Leaders of for-profit colleges are applauding a judge's ruling overturning a main component of federal regulations that would have penalized the schools for graduating students with substantial debt and little chance of getting a job in their field.
The rules, set up by the Department of Education, sought to rein in lending to students attending schools that had a history of graduates who failed to repay loans in large numbers or who faced debts they were unlikely to be able to repay. The judge found the thresholds to be arbitrary.
"No one is suggesting that anyone ought to have a free pass, but there are appropriate standards in place already," said Steve Gunderson, president and chief executive of the Association of Private Sector Colleges and Universities, which was the plaintiff in the case. "If there's a particular school that has a problem, then deal with that school but don't [come down] on the entire sector."
The group sued after the Department of Education sought to impose regulations that could have caused some for-profit schools to lose eligibility for federal loans in 2015. The rules would have required that a school meet one of three requirements for three of four years, or lose access to federal student aid: at least 35% of recent graduates are repaying their loans; loan payments eat up no more than 12% of graduates' average annual earnings; or payments consume no more than 30% of graduates' average discretionary income.
Judge Rudolph Contreras, of the U.S. District Court for the District of Columbia, said the debt measures "lacked a reasoned basis" and called them "arbitrary and capricious."
The Department of Education said 48% of for-profit institutions failed to meet the 35% repayment rate for recent graduates. Among public and nonprofit institutions, only 18% of schools fell short of the same measure. But Judge Contreras said the department didn't explain why it had chosen those thresholds other than to indicate they had been hashed out through negotiations.

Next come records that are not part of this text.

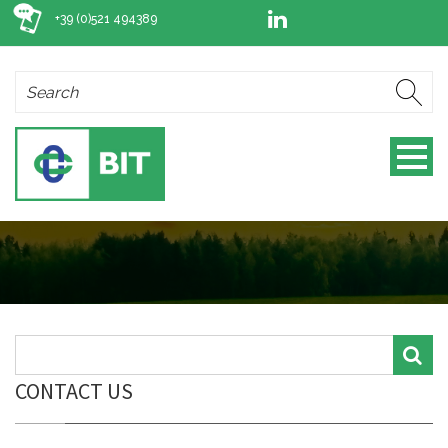
+39 (0)521 494389
CONTACT US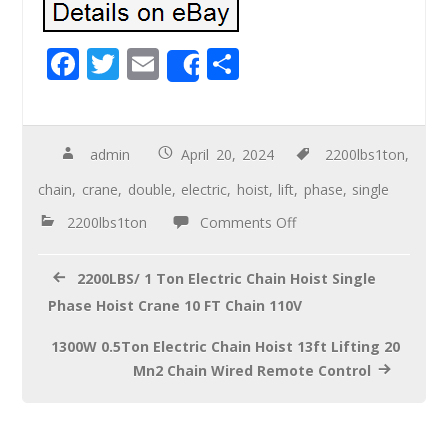
F
T
E
S
Share
ac
wi
m
h
e
tt
ail
ar
b
er
e
admin
April 20, 2024
2200lbs1ton
,
o
chain
,
crane
,
double
,
electric
,
hoist
,
lift
,
phase
,
single
o
2200lbs1ton
Comments Off
k
2200LBS/ 1 Ton Electric Chain Hoist Single
Phase Hoist Crane 10 FT Chain 110V
1300W 0.5Ton Electric Chain Hoist 13ft Lifting 20
Mn2 Chain Wired Remote Control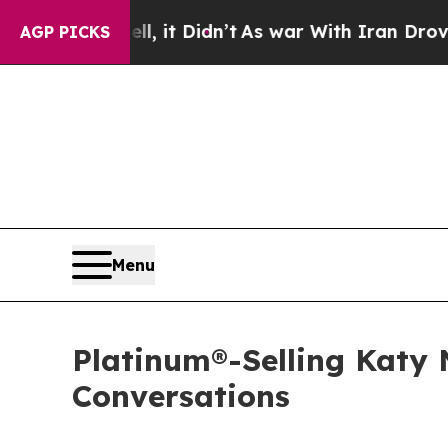
ell, it Didn’t
As war With Iran Drove oil Price
AGP PICKS
Menu
Platinum®-Selling Katy
Conversations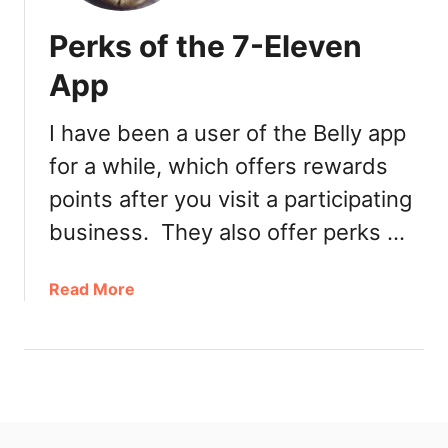
Perks of the 7-Eleven
App
I have been a user of the Belly app
for a while, which offers rewards
points after you visit a participating
business. They also offer perks …
a
Read More
b
o
u
t
P
e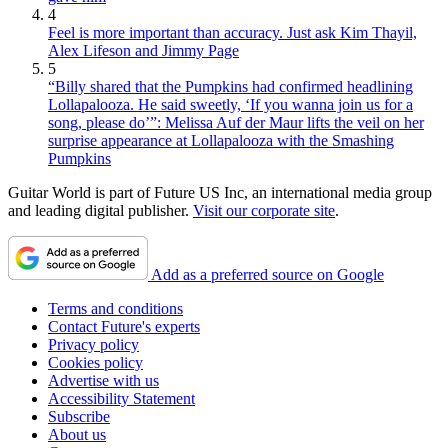
4
Feel is more important than accuracy. Just ask Kim Thayil,
Alex Lifeson and Jimmy Page
5
“Billy shared that the Pumpkins had confirmed headlining
Lollapalooza. He said sweetly, ‘If you wanna join us for a
song, please do’”: Melissa Auf der Maur lifts the veil on her
surprise appearance at Lollapalooza with the Smashing
Pumpkins
Guitar World is part of Future US Inc, an international media group
and leading digital publisher.
Visit our corporate site
.
Add as a preferred source on Google
Terms and conditions
Contact Future's experts
Privacy policy
Cookies policy
Advertise with us
Accessibility Statement
Subscribe
About us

Sandy Baum, an economist at Skidmore College whose research laid the groundwork for the proposed rules, said the department's regulations set the bar very low but the judge had created an impossible threshold because "there is no one right measure," she said. "It's a continuum and it's a question of where do you draw the line," she added.
For-profit colleges generally attract poorer students and offer more-expensive courses than their public and not-for-profit rivals. As a result, they tend to graduate students with higher debt than those institutions, according to the College Board Advocacy and Policy Center, an arm of the College Board, whose membership includes not-for-profit private and public colleges.
Among students who received bachelor's degrees in 2008, 53% at for-profit schools owed $30,500 or more, compared with 24% for private schools and 12% at public schools.
Among all career-training programs—including for-profit, not-for-profit private and public—35% met all three metrics, 31% met two and 29% met one, according to the Department of Education. The remaining 5%—193 programs across 93 different schools—didn't meet any. Several for-profit schools that didn't meet all of the department's requirements didn't respond to requests for comment.
University of Phoenix, the nation's largest for-profit college, said it "supports meaningful transparency and accountability across higher education. Regardless of the court's ruling, we remain firmly focused on our mission of providing a flexible, relevant and quality education to nontraditional students and working learners."
In his ruling, Judge Contreras noted the need for transparency in the for-profit-college sector. He said for-profit schools have the responsibility to disclose their on-time graduation rates, tuition and fees charged and median debt of graduates.
The Department of Education worked on the regulations for three years and took more than 90,000 public comments before issuing them.
Peter Cunningham, a spokesman for the Department of Education, said Monday that the department was pleased the judge "explicitly upheld our authority to regulate. He also sent a strong signal that this needs regulation."